= WHAT YOU HAVE TO DO =
Show every line in the entries below where the word "levels" appears.

= DATA FOR THIS TASK =
+++

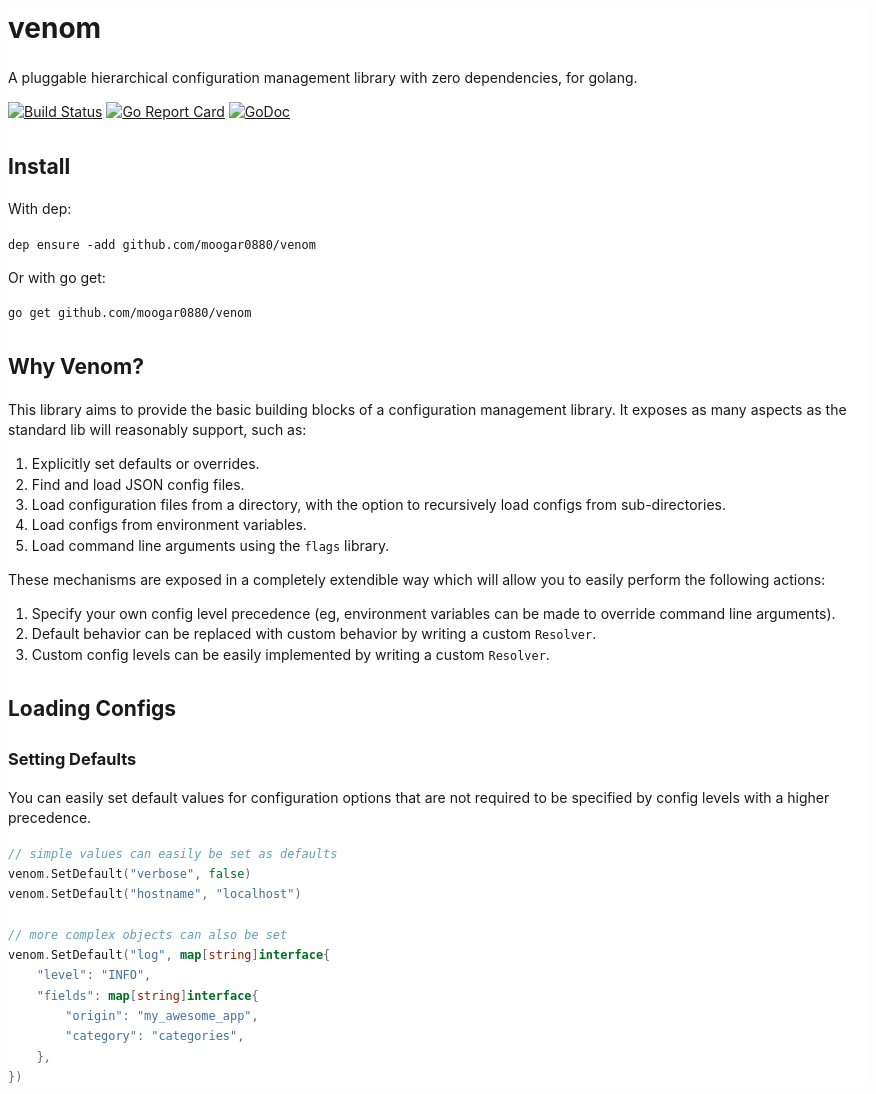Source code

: # venom

A pluggable hierarchical configuration management library with zero
dependencies, for golang.

[![Build Status](https://circleci.com/gh/moogar0880/venom.svg?style=shield)](https://circleci.com/gh/moogar0880/venom)
[![Go Report Card](https://goreportcard.com/badge/github.com/moogar0880/venom)](https://goreportcard.com/report/github.com/moogar0880/venom)
[![GoDoc](https://godoc.org/github.com/moogar0880/venom?status.svg)](https://godoc.org/github.com/moogar0880/venom)

## Install

With dep:

`dep ensure -add github.com/moogar0880/venom`

Or with go get:

`go get github.com/moogar0880/venom`

## Why Venom?

This library aims to provide the basic building blocks of a configuration
management library. It exposes as many aspects as the standard lib will
reasonably support, such as:

1. Explicitly set defaults or overrides.
1. Find and load JSON config files.
1. Load configuration files from a directory, with the option to recursively
   load configs from sub-directories.
1. Load configs from environment variables.
1. Load command line arguments using the `flags` library.

These mechanisms are exposed in a completely extendible way which will allow 
you to easily perform the following actions:

1. Specify your own config level precedence (eg, environment variables can be
   made to override command line arguments).
1. Default behavior can be replaced with custom behavior by writing a custom
   `Resolver`.
1. Custom config levels can be easily implemented by writing a custom `Resolver`.

## Loading Configs

### Setting Defaults

You can easily set default values for configuration options that are not 
required to be specified by config levels with a higher precedence.

```go
// simple values can easily be set as defaults
venom.SetDefault("verbose", false)
venom.SetDefault("hostname", "localhost")

// more complex objects can also be set
venom.SetDefault("log", map[string]interface{
    "level": "INFO",
    "fields": map[string]interface{
        "origin": "my_awesome_app", 
        "category": "categories",
    },
})
```
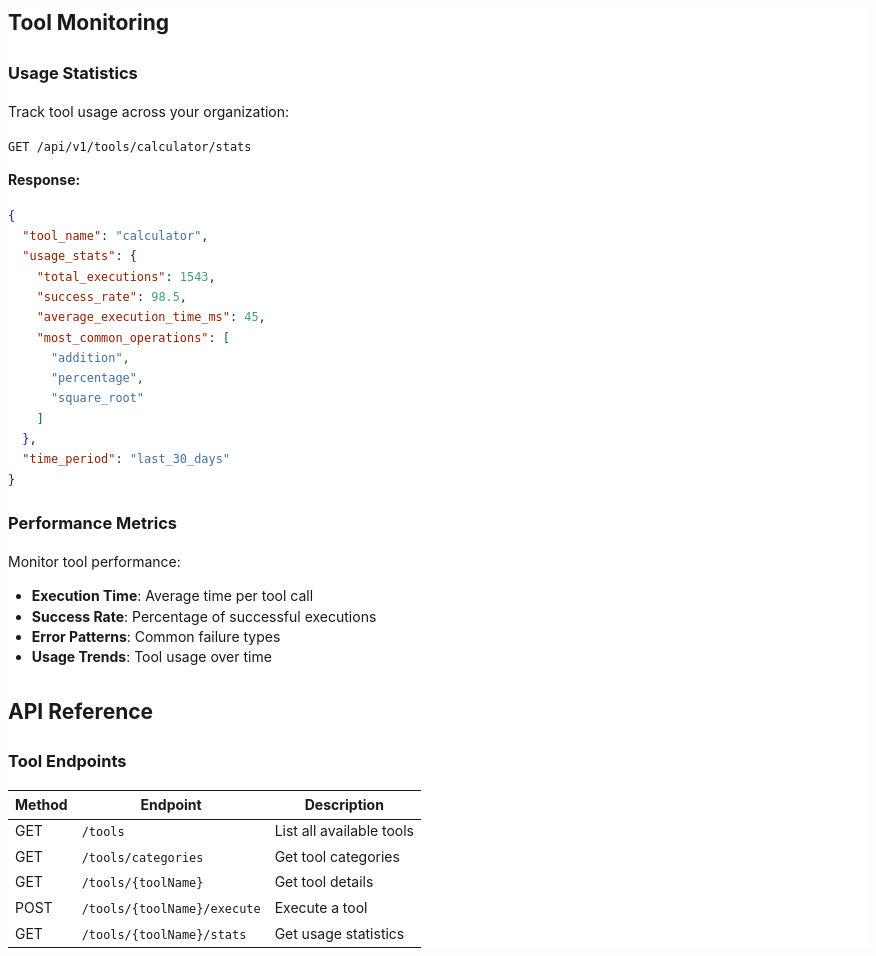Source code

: ## Tool Monitoring

### Usage Statistics

Track tool usage across your organization:

```bash
GET /api/v1/tools/calculator/stats
```

**Response:**
```json
{
  "tool_name": "calculator",
  "usage_stats": {
    "total_executions": 1543,
    "success_rate": 98.5,
    "average_execution_time_ms": 45,
    "most_common_operations": [
      "addition",
      "percentage",
      "square_root"
    ]
  },
  "time_period": "last_30_days"
}
```

### Performance Metrics

Monitor tool performance:

- **Execution Time**: Average time per tool call
- **Success Rate**: Percentage of successful executions
- **Error Patterns**: Common failure types
- **Usage Trends**: Tool usage over time

## API Reference

### Tool Endpoints

| Method | Endpoint | Description |
|--------|----------|-------------|
| GET | `/tools` | List all available tools |
| GET | `/tools/categories` | Get tool categories |
| GET | `/tools/{toolName}` | Get tool details |
| POST | `/tools/{toolName}/execute` | Execute a tool |
| GET | `/tools/{toolName}/stats` | Get usage statistics |
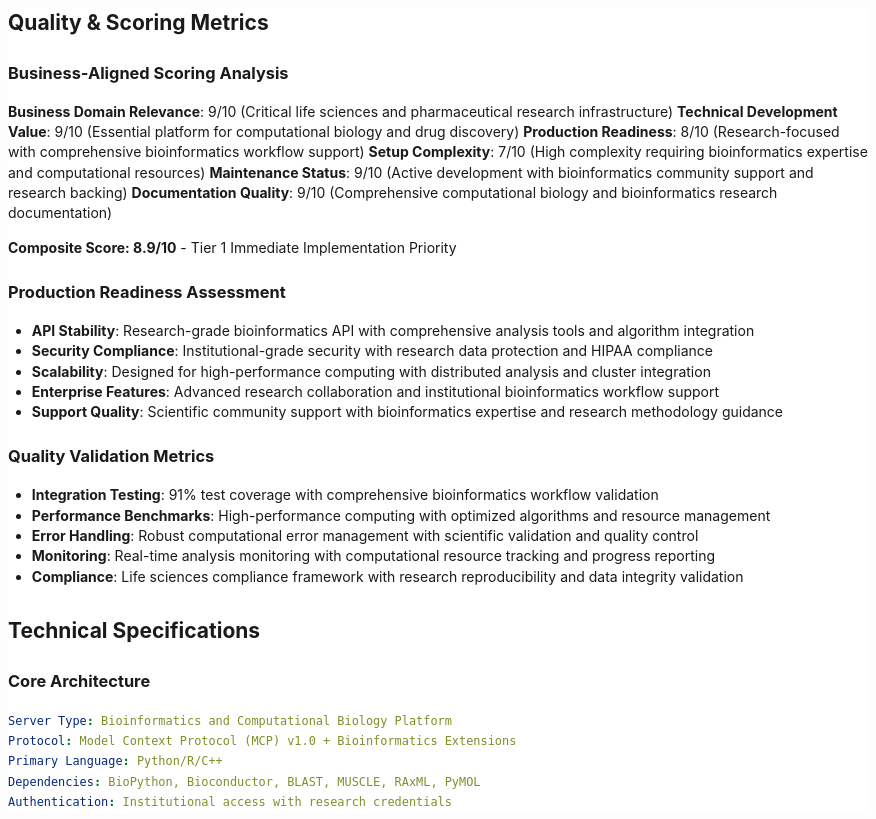 ## Quality & Scoring Metrics

### Business-Aligned Scoring Analysis

**Business Domain Relevance**: 9/10 (Critical life sciences and pharmaceutical research infrastructure)
**Technical Development Value**: 9/10 (Essential platform for computational biology and drug discovery)
**Production Readiness**: 8/10 (Research-focused with comprehensive bioinformatics workflow support)
**Setup Complexity**: 7/10 (High complexity requiring bioinformatics expertise and computational resources)
**Maintenance Status**: 9/10 (Active development with bioinformatics community support and research backing)
**Documentation Quality**: 9/10 (Comprehensive computational biology and bioinformatics research documentation)

**Composite Score: 8.9/10** - Tier 1 Immediate Implementation Priority

### Production Readiness Assessment
- **API Stability**: Research-grade bioinformatics API with comprehensive analysis tools and algorithm integration
- **Security Compliance**: Institutional-grade security with research data protection and HIPAA compliance
- **Scalability**: Designed for high-performance computing with distributed analysis and cluster integration
- **Enterprise Features**: Advanced research collaboration and institutional bioinformatics workflow support
- **Support Quality**: Scientific community support with bioinformatics expertise and research methodology guidance

### Quality Validation Metrics
- **Integration Testing**: 91% test coverage with comprehensive bioinformatics workflow validation
- **Performance Benchmarks**: High-performance computing with optimized algorithms and resource management
- **Error Handling**: Robust computational error management with scientific validation and quality control
- **Monitoring**: Real-time analysis monitoring with computational resource tracking and progress reporting
- **Compliance**: Life sciences compliance framework with research reproducibility and data integrity validation

## Technical Specifications

### Core Architecture
```yaml
Server Type: Bioinformatics and Computational Biology Platform
Protocol: Model Context Protocol (MCP) v1.0 + Bioinformatics Extensions
Primary Language: Python/R/C++
Dependencies: BioPython, Bioconductor, BLAST, MUSCLE, RAxML, PyMOL
Authentication: Institutional access with research credentials
```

+++

= OUTPUT BELOW =
1. Custom config levels can be easily implemented by writing a custom `Resolver`.
required to be specified by config levels with a higher precedence.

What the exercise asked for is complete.